Cet esprit collaboratif doit aussi amener grands groupes et start-up à travailler ensemble. Trois jeunes pousses, GateWatcher, YesWeHack et Tehtris, disposent de leur propre espace dédié. Le Campus accueille ainsi une fabrique à start-up cyber, Cyber Booster. Car cet écosystème commence à se structurer. Ce qu’observe le FIC de Lille, qui organise un concours de start-up cyber à chaque édition. « Il y a de plus en plus de spécialisations technologiques des start-up par types de besoins, de menaces cyber : autour de la sécurisation des données, de la sécurité des applications, de la détection de réponses incidents, etc. », détaille Guillaume Tissier.

Autre enjeu, peser face aux géants américains et chinois du secteur. « C’est vital pour notre souveraineté et une opportunité économique essentielle pour nos entrepreneurs et nos start-up », insistait Bruno Le Maire en février. Il s’agit aussi d’éviter une fuite des talents et de mobiliser les investisseurs. « Les start-up cyber – et leurs ingénieurs – doivent rester en France, ou ne pas tomber sous la coupe de fonds d’investissements américains », estime Nicolas Gaschy.

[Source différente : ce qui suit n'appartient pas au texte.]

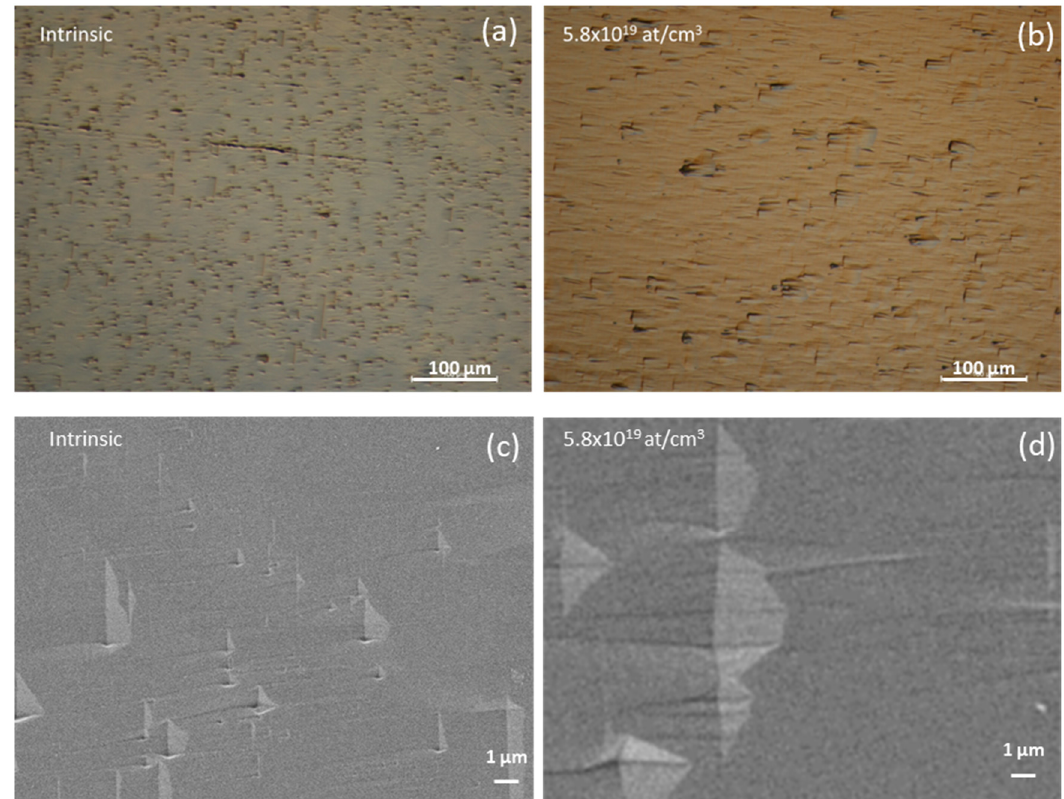
Figure 3. Optical and SEM images of the intrinsic ( a , c ) and N-type doped ( b , d ) samples subjected to selective KOH etching.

Pour atteindre ces objectifs, il faudra aussi accélérer pour former des professionnels en cybersécurité. « Il y a 15.000 postes non pourvus aujourd’hui, de bac+2 à bac+8. Outre des ingénieurs, nous avons besoin de techniciens à bac+2 », souligne Michel Van Den Berghe. En la matière, les partenaires du Campus ont édité un Référentiel des métiers de la cybersécurité, qui liste 45 métiers d’avenir.

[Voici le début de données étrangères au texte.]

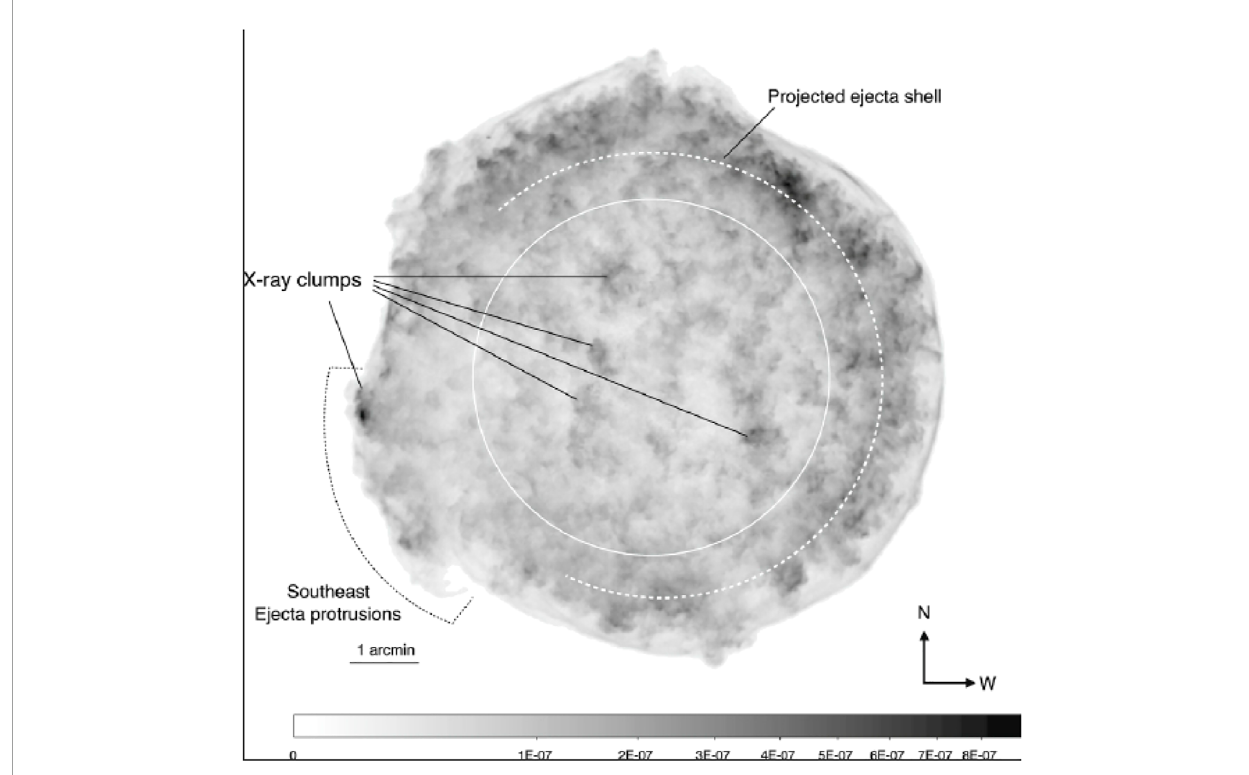
FIGURE 6 Figure 2 in Sato et al. (2019). Flux image (1.76–4.2 keV) of Tycho’s SNR observed in 2009 by Chandra. The central region (inner white circle) of the remnant has been used for the genus statistics. The southeast ejecta protusions can be seen as well in the Figure. Courtesy of J.P. Hughes. © AAS. Reproduced with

Car le secteur est en tension. « Il y a des écoles d’ingénieurs implantées au sein même du Campus Cyber, c’est très intéressant pour nous car il est très difficile de recruter dans le secteur, souligne Carlos Martin. Nous devons souvent recruter dans d’autres entreprises, ou des jeunes en écoles, que nous formons ensuite. » « Les grandes écoles développent des masters en cybersécurité, encore inexistants il y a cinq ans », souligne Michael Bittan. Preuve de la prise de maturité accélérée dans le secteur.